Instructions to follow:
Line by line, copy the entries exactly, excluding the pictures.

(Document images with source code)
━━━━━━
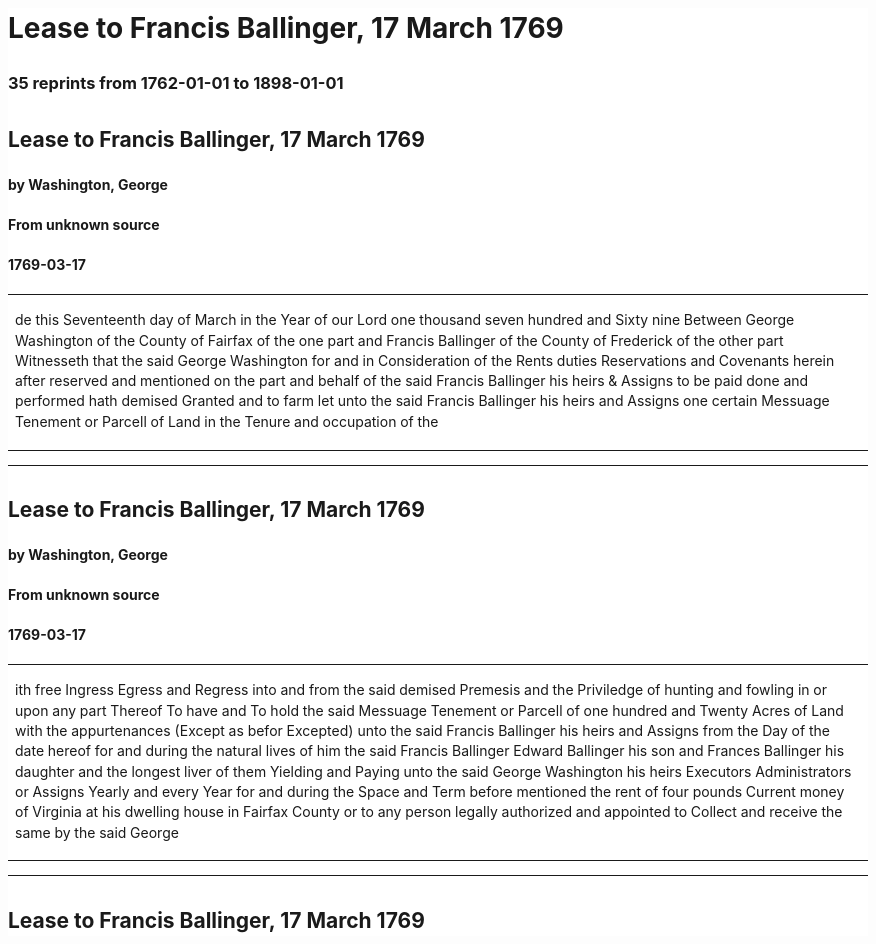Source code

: 
# Lease to Francis Ballinger, 17 March 1769

### 35 reprints from 1762-01-01 to 1898-01-01

## Lease to Francis Ballinger, 17 March 1769

#### by Washington, George

#### From unknown source

#### 1769-03-17

<table style="width: 100%;"><tr><td style="width: 50%">

de this Seventeenth day of March in the Year of our Lord one thousand seven hundred and Sixty nine Between George Washington of the County of Fairfax of the one part and Francis Ballinger of the County of Frederick of the other part Witnesseth that the said George Washington for and in Consideration of the Rents duties Reservations and Covenants herein after reserved and mentioned on the part and behalf of the said Francis Ballinger his heirs &amp; Assigns to be paid done and performed hath demised Granted and to farm let unto the said Francis Ballinger his heirs and Assigns one certain Messuage Tenement or Parcell of Land in the Tenure and occupation of the 
</td></tr></table>

---

## Lease to Francis Ballinger, 17 March 1769

#### by Washington, George

#### From unknown source

#### 1769-03-17

<table style="width: 100%;"><tr><td style="width: 50%">

ith free Ingress Egress and Regress into and from the said demised Premesis and the Priviledge of hunting and fowling in or upon any part Thereof To have and To hold the said Messuage Tenement or Parcell of one hundred and Twenty Acres of Land with the appurtenances (Except as befor Excepted) unto the said Francis Ballinger his heirs and Assigns from the Day of the date hereof for and during the natural lives of him the said Francis Ballinger Edward Ballinger his son and Frances Ballinger his daughter and the longest liver of them Yielding and Paying unto the said George Washington his heirs Executors Administrators or Assigns Yearly and every Year for and during the Space and Term before mentioned the rent of four pounds Current money of Virginia at his dwelling house in Fairfax County or to any person legally authorized and appointed to Collect and receive the same by the said George
</td></tr></table>

---

## Lease to Francis Ballinger, 17 March 1769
━━━━━━
Finished exercise:
Source code

: 
# Lease to Francis Ballinger, 17 March 1769

### 35 reprints from 1762-01-01 to 1898-01-01

## Lease to Francis Ballinger, 17 March 1769

#### by Washington, George

#### From unknown source

#### 1769-03-17

<table style="width: 100%;"><tr><td style="width: 50%">

de this Seventeenth day of March in the Year of our Lord one thousand seven hundred and Sixty nine Between George Washington of the County of Fairfax of the one part and Francis Ballinger of the County of Frederick of the other part Witnesseth that the said George Washington for and in Consideration of the Rents duties Reservations and Covenants herein after reserved and mentioned on the part and behalf of the said Francis Ballinger his heirs &amp; Assigns to be paid done and performed hath demised Granted and to farm let unto the said Francis Ballinger his heirs and Assigns one certain Messuage Tenement or Parcell of Land in the Tenure and occupation of the 
</td></tr></table>

---

## Lease to Francis Ballinger, 17 March 1769

#### by Washington, George

#### From unknown source

#### 1769-03-17

<table style="width: 100%;"><tr><td style="width: 50%">

ith free Ingress Egress and Regress into and from the said demised Premesis and the Priviledge of hunting and fowling in or upon any part Thereof To have and To hold the said Messuage Tenement or Parcell of one hundred and Twenty Acres of Land with the appurtenances (Except as befor Excepted) unto the said Francis Ballinger his heirs and Assigns from the Day of the date hereof for and during the natural lives of him the said Francis Ballinger Edward Ballinger his son and Frances Ballinger his daughter and the longest liver of them Yielding and Paying unto the said George Washington his heirs Executors Administrators or Assigns Yearly and every Year for and during the Space and Term before mentioned the rent of four pounds Current money of Virginia at his dwelling house in Fairfax County or to any person legally authorized and appointed to Collect and receive the same by the said George
</td></tr></table>

---

## Lease to Francis Ballinger, 17 March 1769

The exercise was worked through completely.